Remain Flexible and Attuned to Employee Needs and Privacy
Another effective hiring method for employers seeking out displaced COVID-19 workers is to remain flexible. The flexibility of employers plays a pivotal role in attracting new hires, especially during the COVID-19 pandemic. Because of the current situation, many workers have to juggle unemployment, a job search, parenting, homeschooling, and other errands and chores all at once. For many, this assortment of tasks is overwhelming.
As a result, employers should have empathy and flexibility to the best of their abilities. This may include flexible working hours, more autonomy over how potential hires spend their workday, and “going with the flow” when situations arise.

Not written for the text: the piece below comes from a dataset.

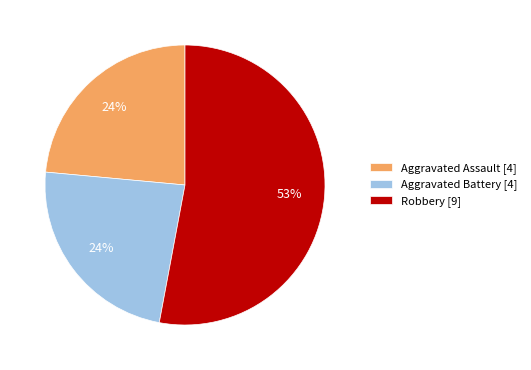

Combined, do Robbery [9] and Aggravated Battery [4] account for over 50%?

Yes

In addition to flexibility, employers should also be wary of employee privacy concerns. While remote employers don’t have to worry about positive COVID-19 tests affecting other employees, they should keep discussions private if an employee or potential hire becomes stricken with the virus. So if an employee was furloughed, lost their job, or have remained unemployed due to COVID-19 or a COVID-19 infection in their family, employers shouldn’t make this information public if it won’t impact other workers.
Make a Realistic Offer
When employment opportunities are at a premium in a sluggish market, many employers feel that they have the upper hand. Unfortunately, low-ball offers aren’t the way to recruit great employees. In fact, such offers will alienate the most talented candidates. Instead, employers seeking out displaced COVID-19 workers should present offers that are reasonable and in tune with their employment packages prior to COVID-19.

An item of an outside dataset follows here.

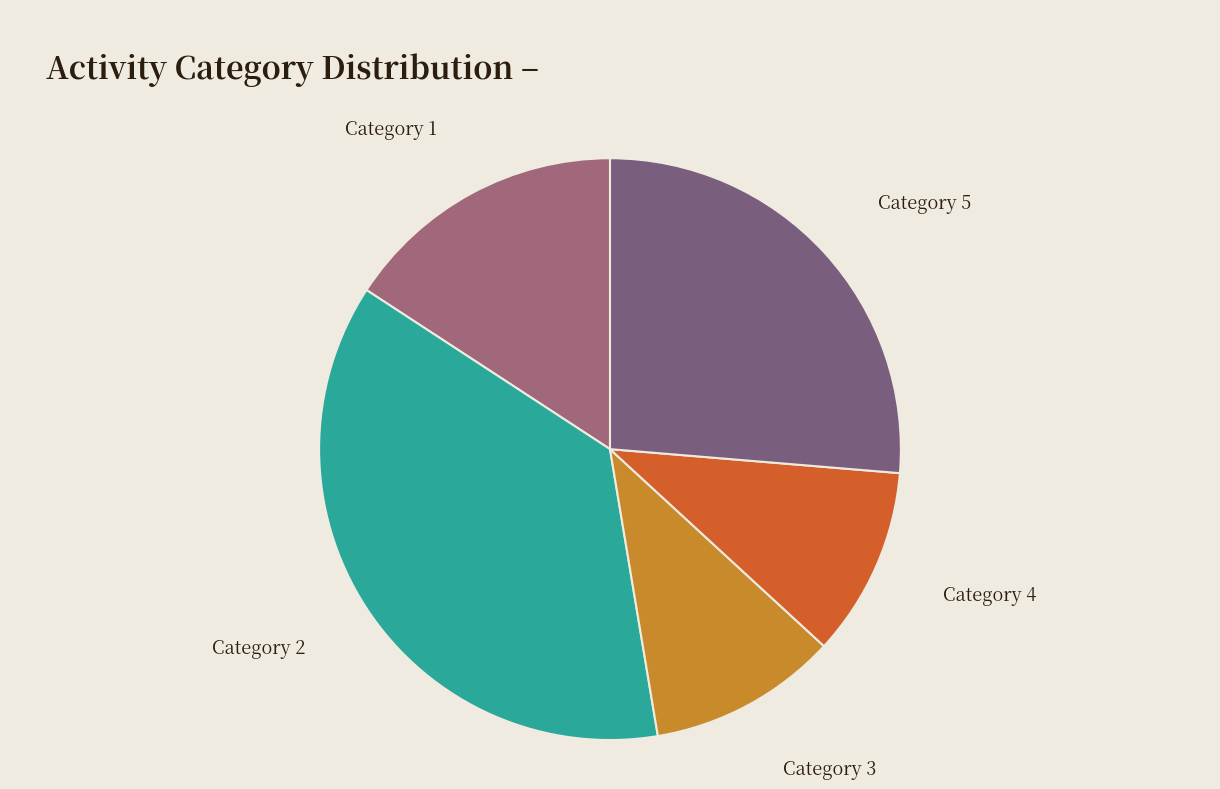

Is it true that Category 1 is 4% of the pie?

False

Although employers shouldn’t overextend themselves to land a prized candidate, they should still provide a competitive pay and benefits package that encourages long-term employment. Employers that are apprehensive of such a policy—especially due to a transition from onsite to remote work—should discuss a 60- or 90-day probationary period to see if the new hire works well. If not, the hiring process might be delayed, but employers aren’t stuck with a person who doesn’t fit their company culture or work ethic.
Don’t Forget About Applications On File
According to statistics from Workopolis, only 2% of applicants to a given job land an interview. The reasons for such a low percentage are numerous. But in most cases, it’s simply because the number of applicants is often in the hundreds. But if you’ve had applicants who made the first or even final round of interviews but didn’t get the job, chances are you still have their application on file.
When you need to expand your staff, these applications are a valuable asset. Perhaps you had five applicants that you could’ve offered the job to. Or you offered the position to a candidate, only to find that they declined the offer. Whatever the reason for holding their application on file, you have qualified individuals that are already familiar with your company. All you need to do is go back through them, send some emails, make some calls, and you might find that ideal worker.
Managing the concerns of potential employees during the COVID-19 pandemic isn’t as simple as it seems. But by employing these above tips, you can hone in on talented workers currently seeking jobs. You just might find that ideal employee that fits in with your company culture and contributes to the goals and vision of your company. At least you can find solace in that.